Worte Sri Aurobindos
Wenn der Egoismus des Arbeiters verschwindet, kann der Egoismus des Instruments ihn ersetzen oder aber in versteckter Form verlängern. Das Leben der Welt war voller Beispiele für Egoismus dieser Art, und er kann vereinnahmender und gewaltiger sein als jeder andere…
Unsere Natur muss die kosmische Kraft in sich aufnehmen, doch nicht in ihrem niederen Aspekt oder in ihrer rajasischen oder sattwischen Bewegung. Sie muss dem universalen Willen dienen, aber im Licht eines größeren, befreienden Wissens. Es darf keinerlei Egoismus in der Haltung des Instrumentes geben, selbst wenn wir uns der Größe der Kraft in uns vollkommen bewusst sind. Jeder Mensch ist bewusst oder unbewusst das Instrument einer universalen Macht.

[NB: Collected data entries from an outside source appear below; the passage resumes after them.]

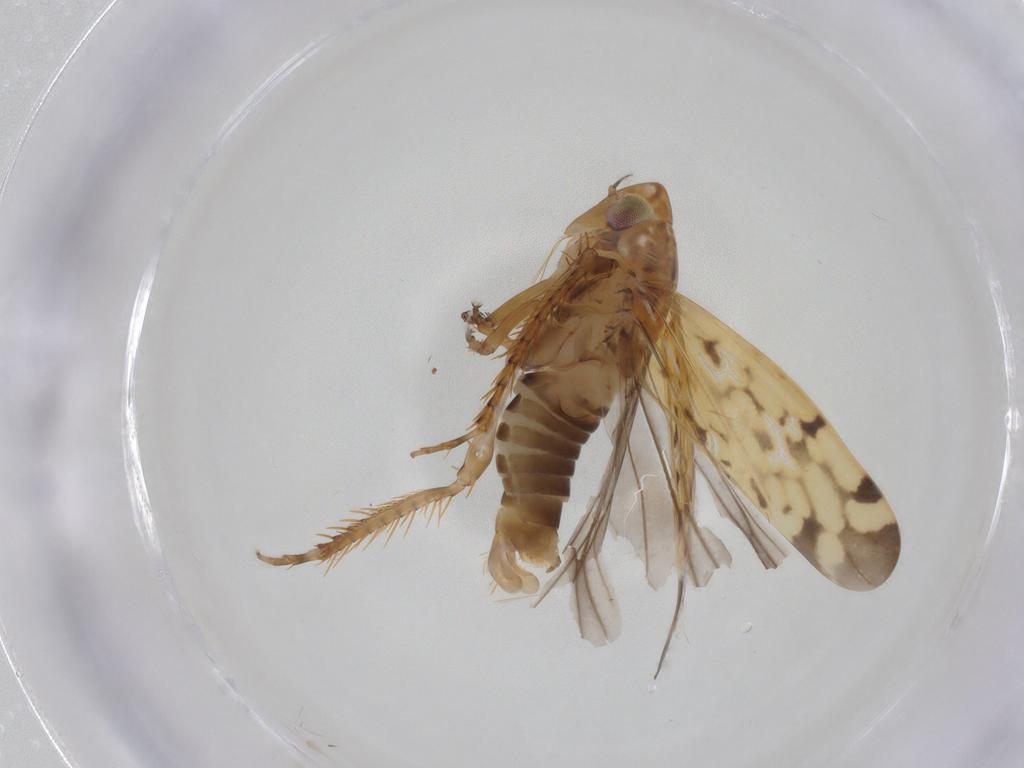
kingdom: Animalia
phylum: Arthropoda
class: Insecta
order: Hemiptera
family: Cicadellidae
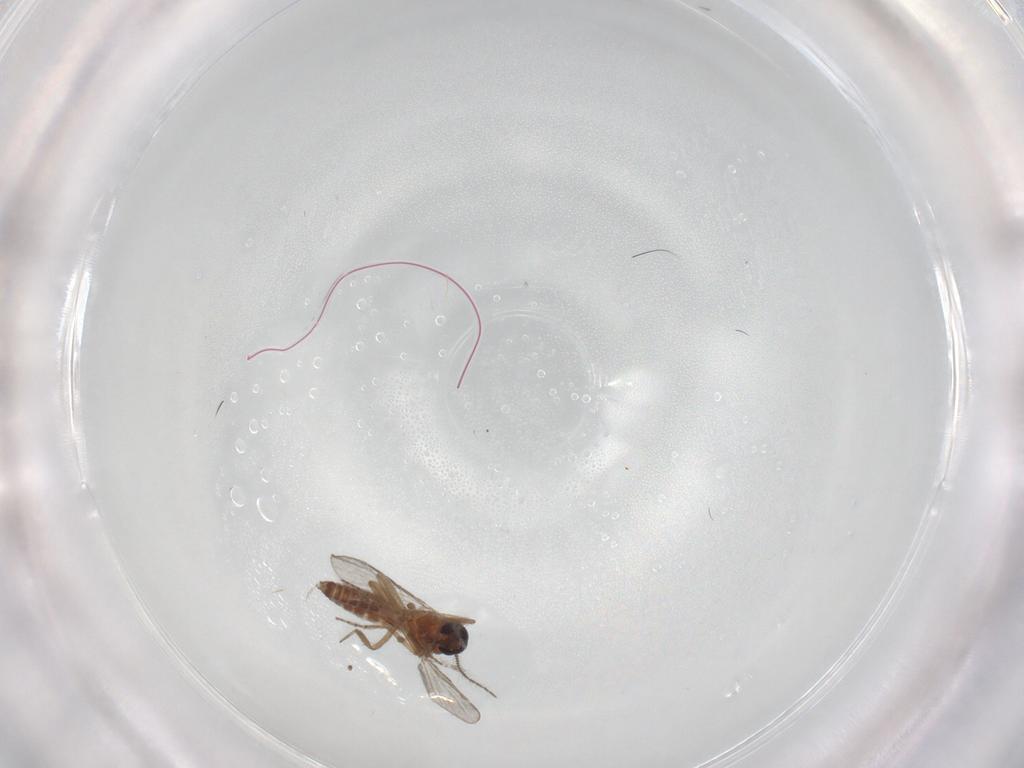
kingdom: Animalia
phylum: Arthropoda
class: Insecta
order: Diptera
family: Ceratopogonidae
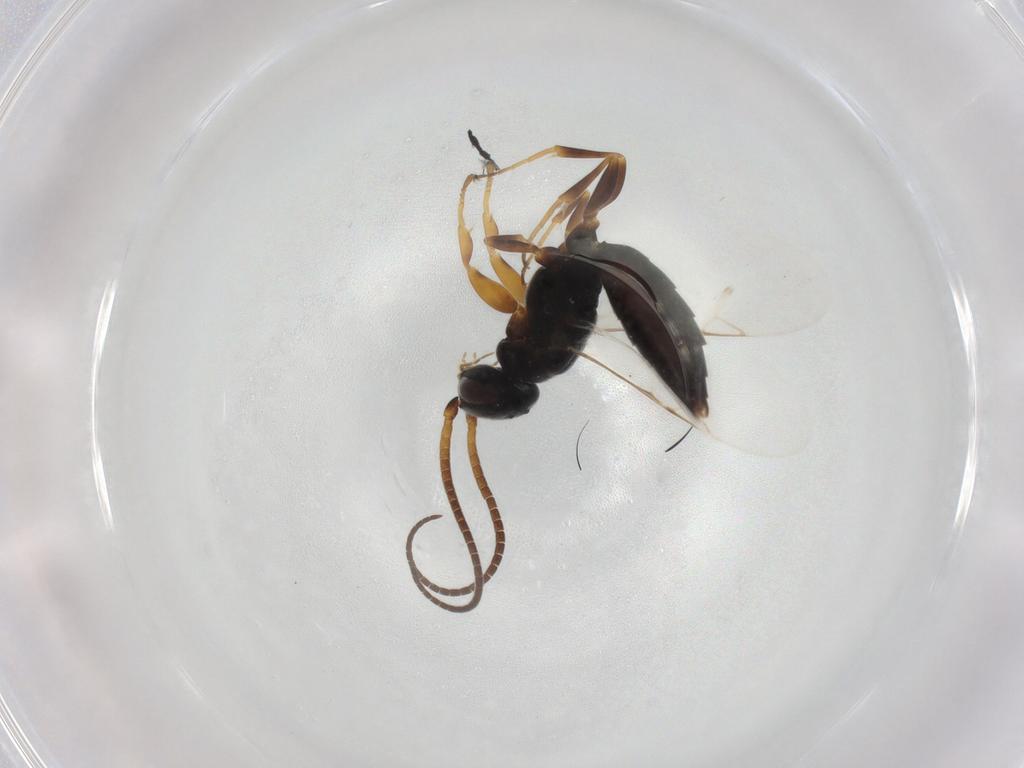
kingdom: Animalia
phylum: Arthropoda
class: Insecta
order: Hymenoptera
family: Sclerogibbidae
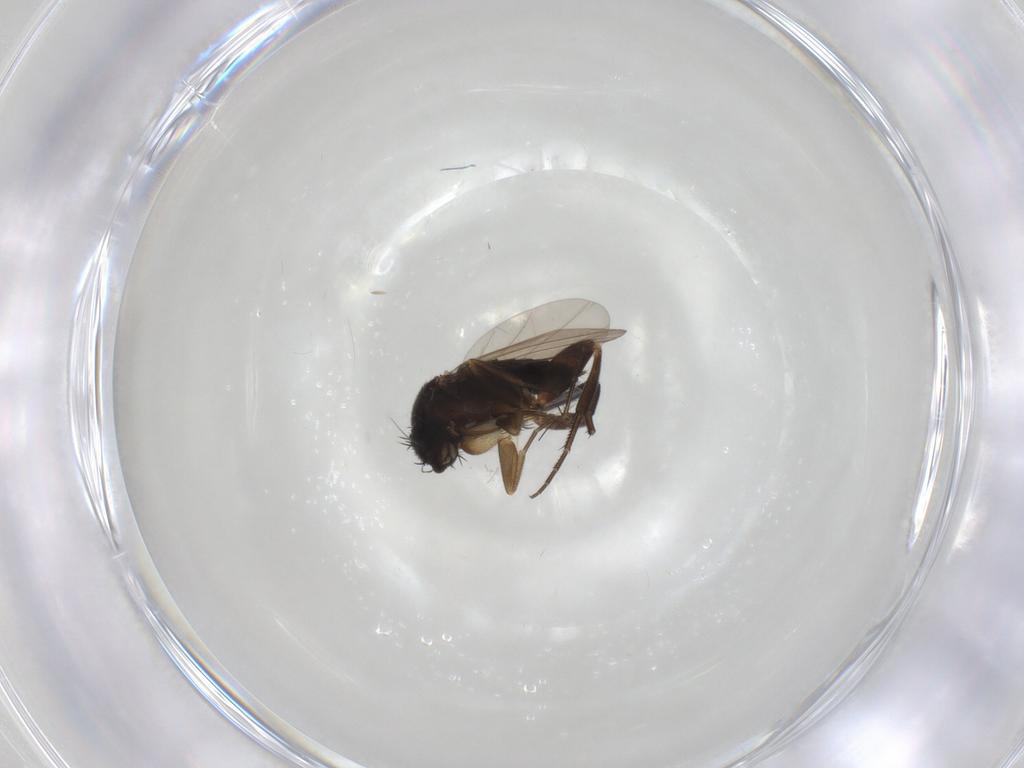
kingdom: Animalia
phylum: Arthropoda
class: Insecta
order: Diptera
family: Phoridae
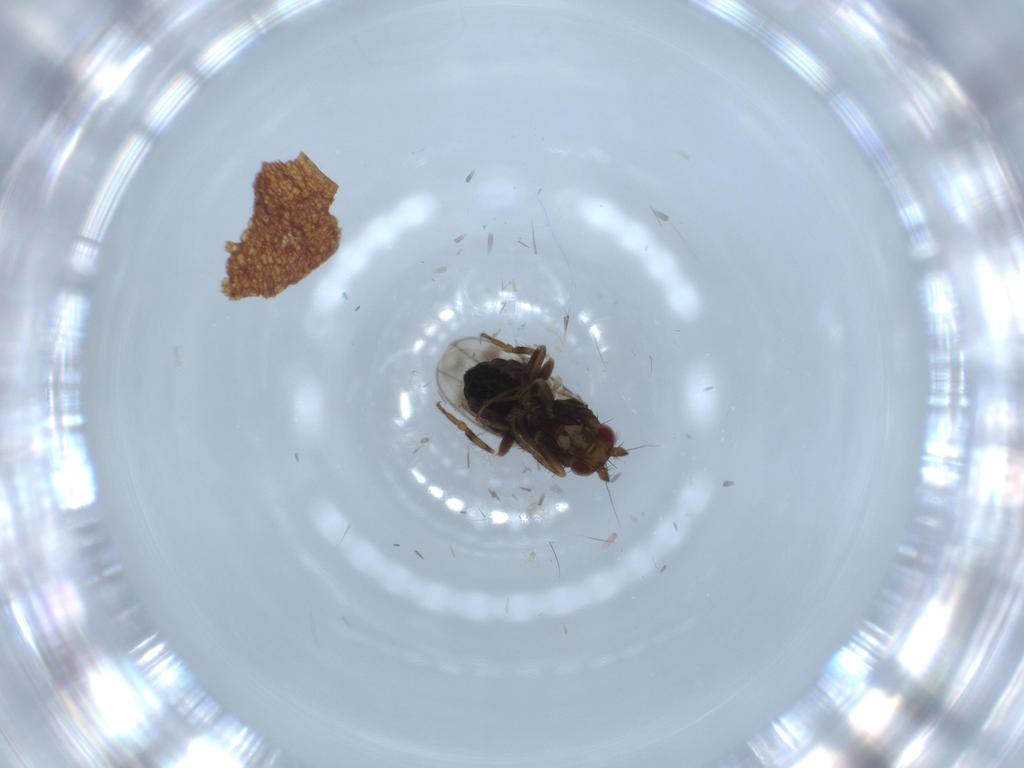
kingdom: Animalia
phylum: Arthropoda
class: Insecta
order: Diptera
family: Sphaeroceridae
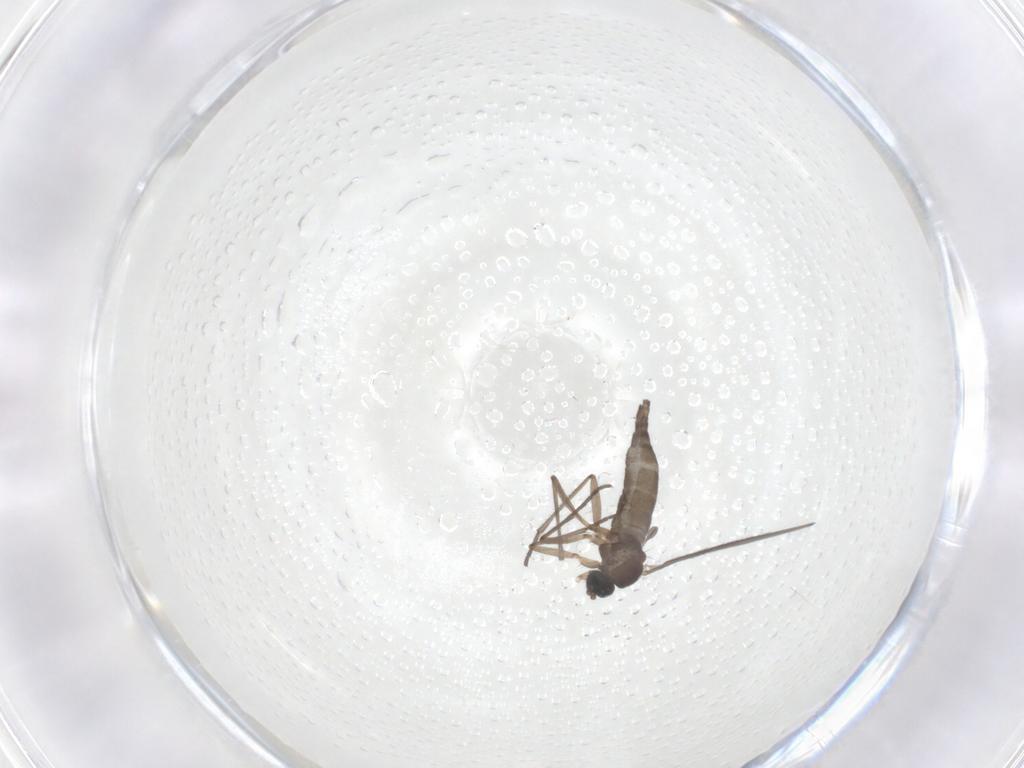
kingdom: Animalia
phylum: Arthropoda
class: Insecta
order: Diptera
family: Sciaridae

Doch abgesehen von der Gegenwart im Inneren gibt es keine so wesentliche Unterscheidung zwischen der einen und einer anderen Aktion, zwischen der einen Art von Instrumentation und einer anderen, dass sie einen Schutz garantieren könnte gegen die Torheit eines egoistischen Hochmuts. Das Unterscheidungsvermögen zwischen Wissen und Unwissenheit ist eine Gnade des Geistes. Der Atem der göttlichen Macht weht, wo er will. Er erfüllt heute den Einen und morgen den Anderen mit dem Wort oder der Macht. Wenn der Töpfer das eine Gefäß vollkommener formt als das andere, liegt der Verdienst dafür nicht beim Topf, sondern beim Schöpfer. Darum darf es keine solche mentale Haltung in uns geben: „Das ist meine eigene Stärke“, oder: „Schau, wie Gottes Macht in mir wirkt!“ Vielmehr muss unsere Haltung so sein: „Eine Göttliche Macht wirkt in diesem Mental und Körper, und sie ist dieselbe, die am Werk ist in allen Menschen, im Tier, in der Pflanze und im Metall, in bewussten, lebendigen Wesen und Geschöpfen ebenso wie in denen, die unbewusst und unbelebt zu sein scheinen.“ Diese weite Sicht auf den Einen, der in allen und auf die ganze Welt wirkt als das gleichmäßige Werkzeug einer göttlichen Handlung und eines allmählichen Selbstausdrucks, wird – wenn sie zu unserer ganzen Erfahrung wird – dazu beitragen, jeden rajasischen Egoismus aus uns zu eliminieren, und selbst der sattwische Ego-Sinn wird beginnen, aus unserer Natur zu verschwinden.